On the prowl for watermelon rinds |
In
November 2011 I ordered a black plastic bin recommended by a Master Gardener I’d
consulted. It was a wide, bottomless cylinder about 3 feet tall, tapering
slightly toward the top, equipped with numerous air vents and a locking lid.
My compost bin was not unlike this one |
Throughout that mild winter, I dropped plant waste from the kitchen into the
bin, covering the scraps with a layer of dry leaves or paper shreds to provide
carbon and to keep the compost from being too wet.
As
soon as the weather warmed up that spring, something chewed a hole through the
back of the plastic bin starting at one of the ventilation slits. The hole
gradually enlarged to a rough-edged oval around 2 by 3 inches. So now I was
feeding a small animal—could it be a chipmunk or a rat?

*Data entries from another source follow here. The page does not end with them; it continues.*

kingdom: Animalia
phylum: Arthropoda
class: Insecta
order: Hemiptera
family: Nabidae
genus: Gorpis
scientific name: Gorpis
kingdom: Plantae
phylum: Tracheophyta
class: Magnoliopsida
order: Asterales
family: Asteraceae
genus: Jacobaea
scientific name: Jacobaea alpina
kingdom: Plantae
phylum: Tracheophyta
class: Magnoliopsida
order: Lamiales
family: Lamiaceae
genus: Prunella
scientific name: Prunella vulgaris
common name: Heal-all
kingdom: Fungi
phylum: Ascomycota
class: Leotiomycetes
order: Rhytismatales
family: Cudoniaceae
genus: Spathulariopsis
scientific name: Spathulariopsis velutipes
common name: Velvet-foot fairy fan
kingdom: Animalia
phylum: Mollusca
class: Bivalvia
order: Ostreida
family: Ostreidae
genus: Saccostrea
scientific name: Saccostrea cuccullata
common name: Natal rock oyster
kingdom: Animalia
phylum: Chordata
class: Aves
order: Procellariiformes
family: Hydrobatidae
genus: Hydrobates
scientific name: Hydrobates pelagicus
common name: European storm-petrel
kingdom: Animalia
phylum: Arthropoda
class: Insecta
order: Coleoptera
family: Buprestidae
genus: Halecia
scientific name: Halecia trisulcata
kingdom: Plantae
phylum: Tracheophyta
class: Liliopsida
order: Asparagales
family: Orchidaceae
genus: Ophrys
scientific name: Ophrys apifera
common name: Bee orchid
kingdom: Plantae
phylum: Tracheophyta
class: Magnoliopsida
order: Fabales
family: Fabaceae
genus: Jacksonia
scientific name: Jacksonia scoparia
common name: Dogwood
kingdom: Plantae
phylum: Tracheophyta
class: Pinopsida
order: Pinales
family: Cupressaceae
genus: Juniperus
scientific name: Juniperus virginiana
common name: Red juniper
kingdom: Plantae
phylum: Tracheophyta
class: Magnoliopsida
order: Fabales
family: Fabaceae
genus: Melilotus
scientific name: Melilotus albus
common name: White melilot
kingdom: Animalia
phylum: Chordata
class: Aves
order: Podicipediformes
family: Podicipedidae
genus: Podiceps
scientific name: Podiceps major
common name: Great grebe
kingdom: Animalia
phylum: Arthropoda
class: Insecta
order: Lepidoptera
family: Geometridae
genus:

I never saw the animal that gnawed a hole in the bin |
I
tried to block the hole by fitting a broken flower pot against it inside the
bin. The intruder just enlarged the
opening. Meanwhile, the rate of
decomposition inside the bin was unimpressive.
The top level of scraps gradually dropped, indicating some progress (or
prodigious work by rodents), but I certainly wasn’t seeing any “black
gold.” After eighteen months with no apparent
compost developing, I gave up and stopped adding to the bin.
Two
years after I’d started, I lifted the black cylinder off the pile, revealing an
uninspiring mound of hard half-made compost studded with undecomposed egg
shells. I pulled out the egg shells and buried them in the nearby open compost
pile. I plunged my spade into the remaining lump, and that’s when I realized
that the bottom 3 inches was a mat of roots. I should have lined the bottom of
the bin with landscape fabric.
So
after two years, I had about a half bushel of black, dry, partially decomposed
food waste. It didn’t look like it would
attract animals, so I chopped it up and dumped it in a corner of the vegetable
bed, hoping it would do some good next year.
This
was a far cry from bin manufacturers’ bold promises of finished compost in
sixty days! I threw the smaller parts of
the plastic bin in the trash but couldn’t fit in the main cylinder. That would
have to wait until the Public Works Department came to pick up large
items. Even getting rid of the bin was
inconvenient. At least I hadn’t attracted any coyotes.